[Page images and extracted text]
= = = =
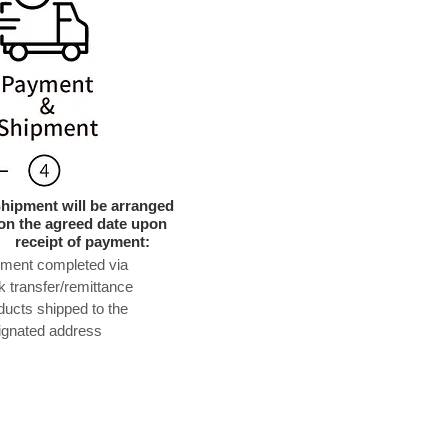
hipment will be arranged
on the agreed date upon
receipt of payment:
yment completed via
k transfer/remittance
ducts shipped to the
ignated address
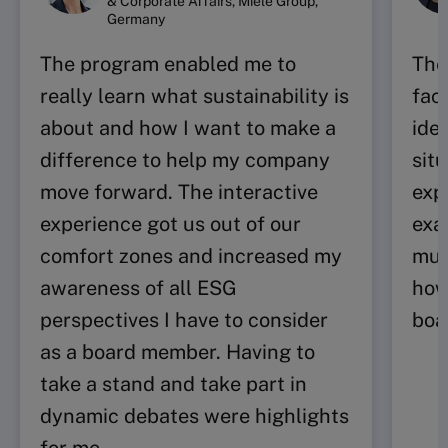
& Corporate Affairs, Miele Group,
Germany
The program enabled me to
The
really learn what sustainability is
fac
about and how I want to make a
idea
difference to help my company
sit
move forward. The interactive
exp
experience got us out of our
exa
comfort zones and increased my
muc
awareness of all ESG
how
perspectives I have to consider
boa
as a board member. Having to
take a stand and take part in
dynamic debates were highlights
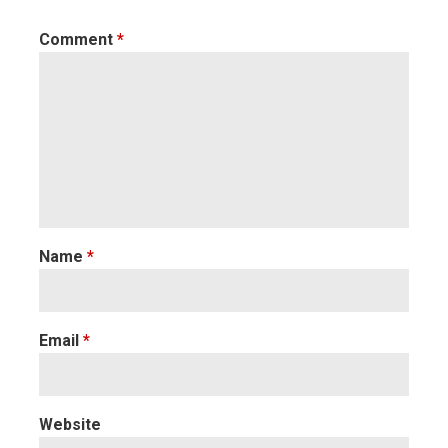
Comment
*
Name
*
Email
*
Website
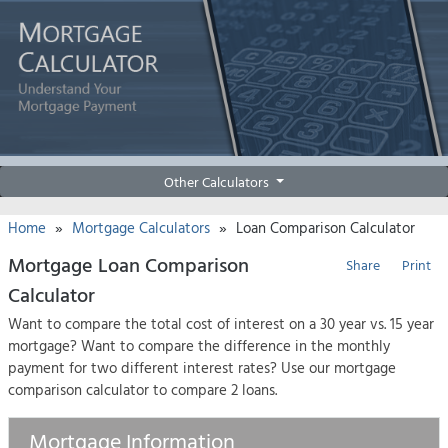
Other Calculators
»
»
Home
Mortgage Calculators
Loan Comparison Calculator
Mortgage Loan Comparison
Share
Print
Calculator
Want to compare the total cost of interest on a 30 year vs. 15 year
mortgage? Want to compare the difference in the monthly
payment for two different interest rates? Use our mortgage
comparison calculator to compare 2 loans.
Mortgage Information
= = = =
**WORK INSTRUCTIONS:** Every record must be returned exactly. Leave its pictures out.

**RESPONSE BELOW:**
hipment will be arranged
on the agreed date upon
receipt of payment:
yment completed via
k transfer/remittance
ducts shipped to the
ignated address
& Corporate Affairs, Miele Group,
Germany
The program enabled me to
The
really learn what sustainability is
fac
about and how I want to make a
idea
difference to help my company
sit
move forward. The interactive
exp
experience got us out of our
exa
comfort zones and increased my
muc
awareness of all ESG
how
perspectives I have to consider
boa
as a board member. Having to
take a stand and take part in
dynamic debates were highlights
Comment
*
Name
*
Email
*
Website
Other Calculators
»
»
Home
Mortgage Calculators
Loan Comparison Calculator
Mortgage Loan Comparison
Share
Print
Calculator
Want to compare the total cost of interest on a 30 year vs. 15 year
mortgage? Want to compare the difference in the monthly
payment for two different interest rates? Use our mortgage
comparison calculator to compare 2 loans.
Mortgage Information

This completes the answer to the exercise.